*** Block opens ***

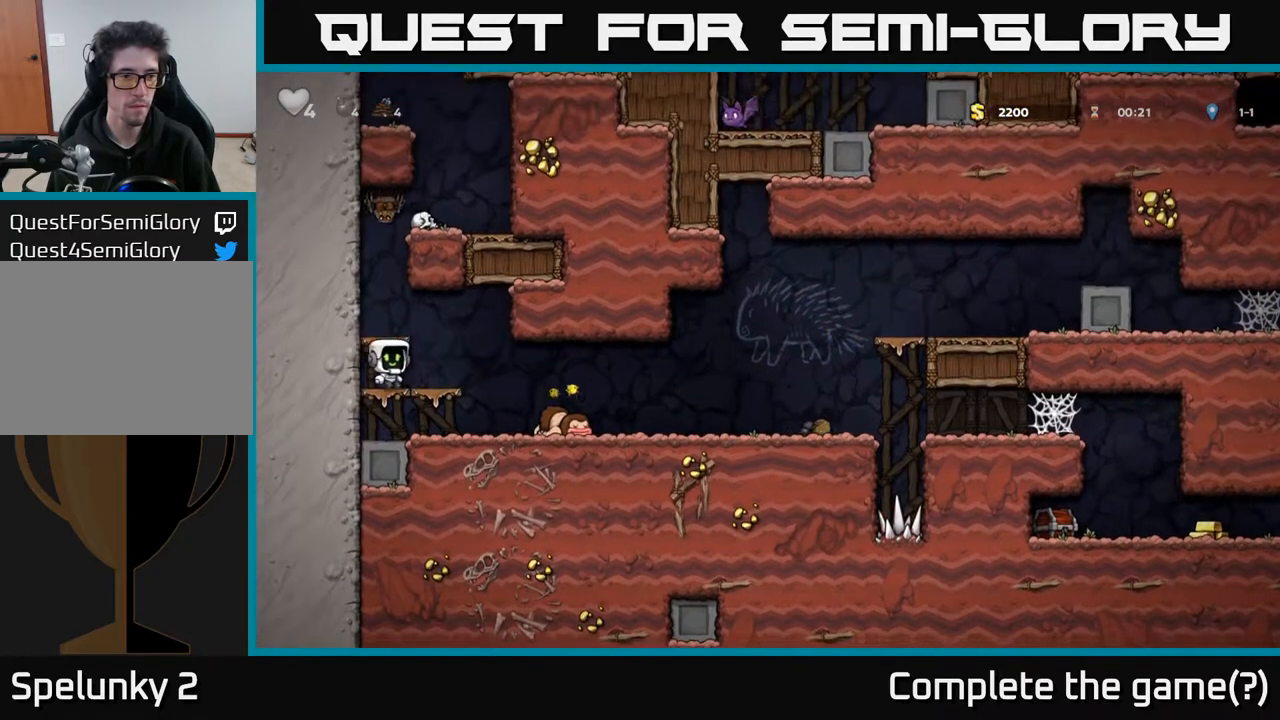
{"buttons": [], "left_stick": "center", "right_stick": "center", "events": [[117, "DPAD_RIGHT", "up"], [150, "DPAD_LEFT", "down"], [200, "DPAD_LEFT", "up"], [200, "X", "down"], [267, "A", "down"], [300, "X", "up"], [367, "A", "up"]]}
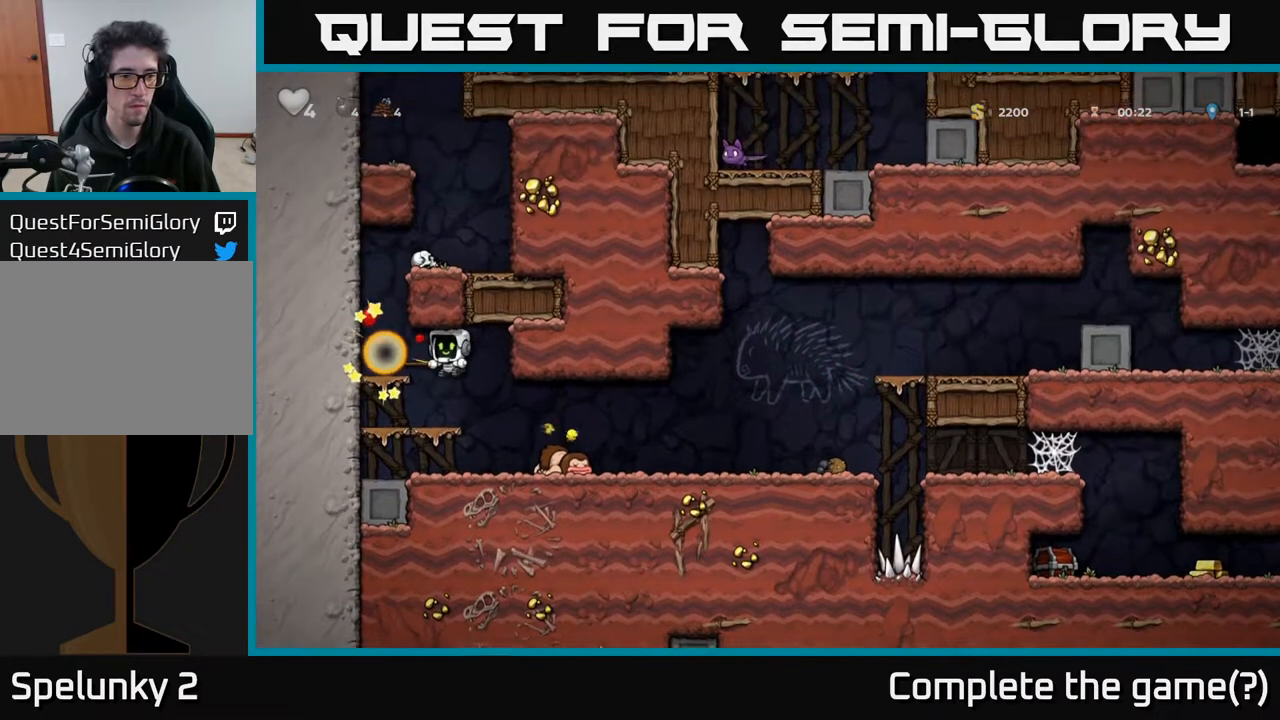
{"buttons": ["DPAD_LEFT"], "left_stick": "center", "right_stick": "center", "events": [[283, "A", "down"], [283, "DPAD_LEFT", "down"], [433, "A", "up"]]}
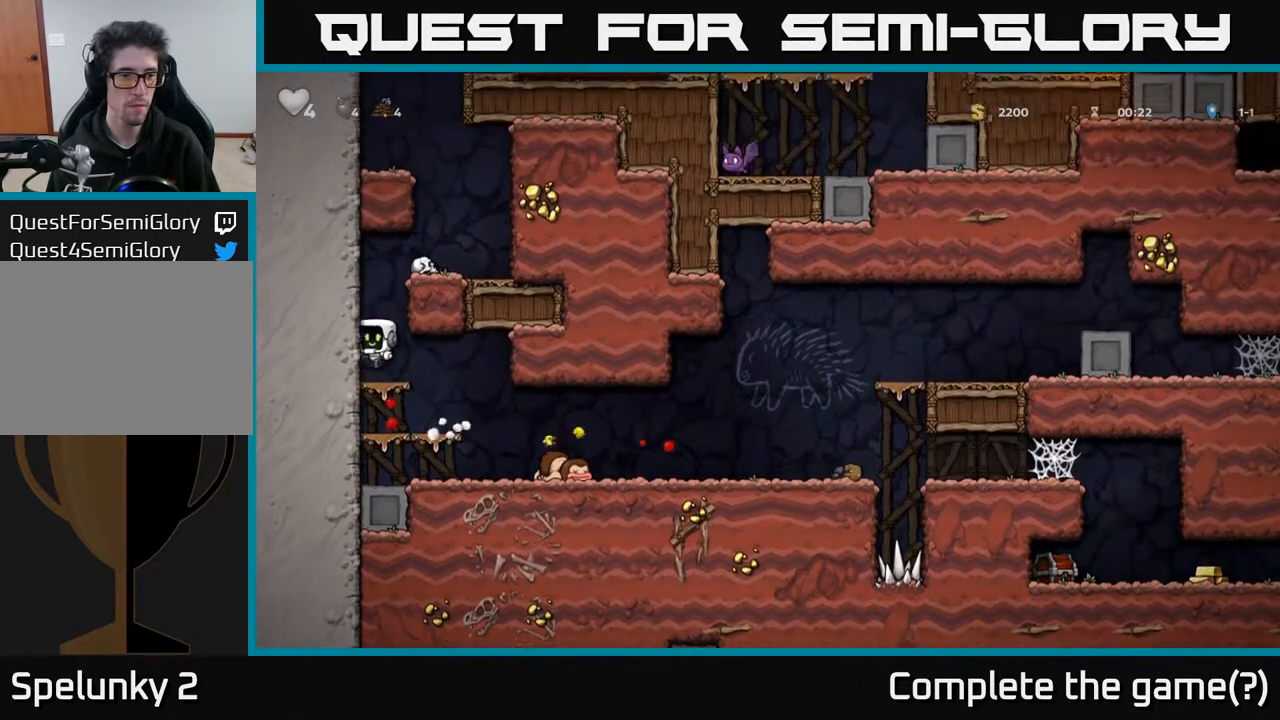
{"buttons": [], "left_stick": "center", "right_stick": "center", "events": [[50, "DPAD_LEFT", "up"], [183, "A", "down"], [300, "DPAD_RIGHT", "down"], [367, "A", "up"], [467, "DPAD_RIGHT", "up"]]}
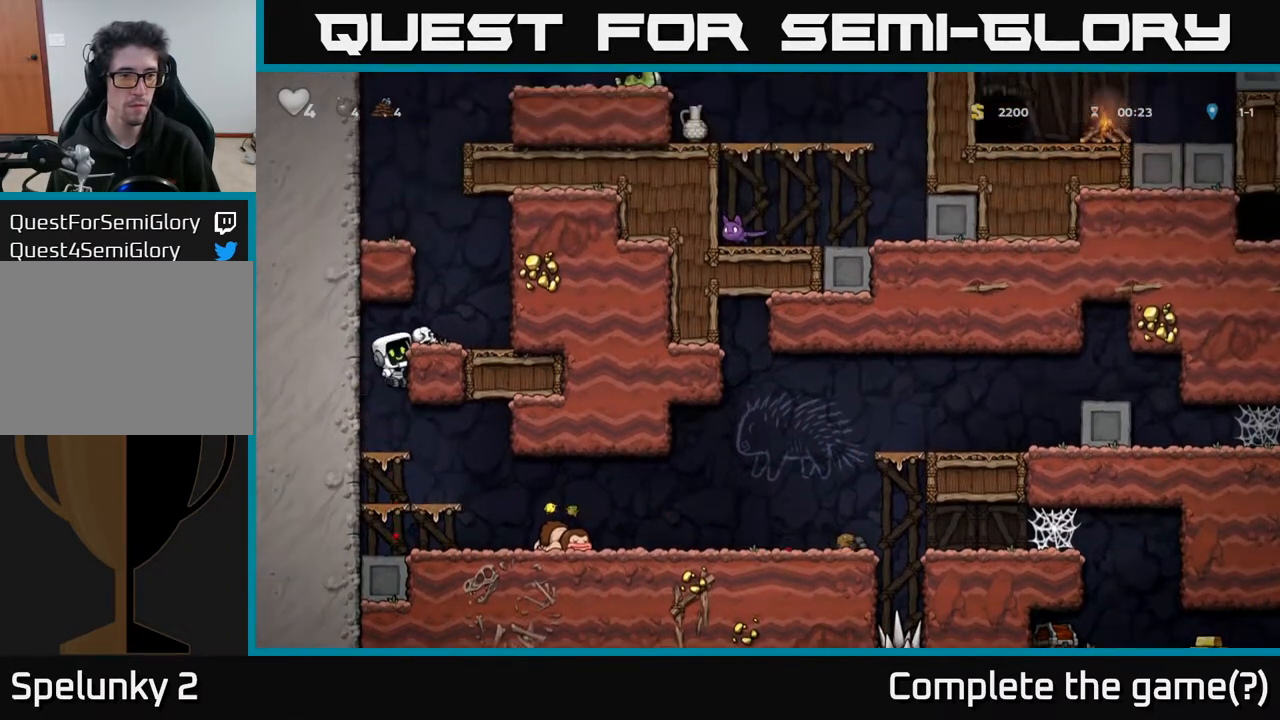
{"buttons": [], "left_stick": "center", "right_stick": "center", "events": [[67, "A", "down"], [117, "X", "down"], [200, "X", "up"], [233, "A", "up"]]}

*** Block closes ***

Instructions for the task =>
With the pictures left out, write out all of the data exactly.

Answer to the problem =>
{"buttons": [], "left_stick": "center", "right_stick": "center", "events": [[117, "DPAD_RIGHT", "up"], [150, "DPAD_LEFT", "down"], [200, "DPAD_LEFT", "up"], [200, "X", "down"], [267, "A", "down"], [300, "X", "up"], [367, "A", "up"]]}
{"buttons": ["DPAD_LEFT"], "left_stick": "center", "right_stick": "center", "events": [[283, "A", "down"], [283, "DPAD_LEFT", "down"], [433, "A", "up"]]}
{"buttons": [], "left_stick": "center", "right_stick": "center", "events": [[50, "DPAD_LEFT", "up"], [183, "A", "down"], [300, "DPAD_RIGHT", "down"], [367, "A", "up"], [467, "DPAD_RIGHT", "up"]]}
{"buttons": [], "left_stick": "center", "right_stick": "center", "events": [[67, "A", "down"], [117, "X", "down"], [200, "X", "up"], [233, "A", "up"]]}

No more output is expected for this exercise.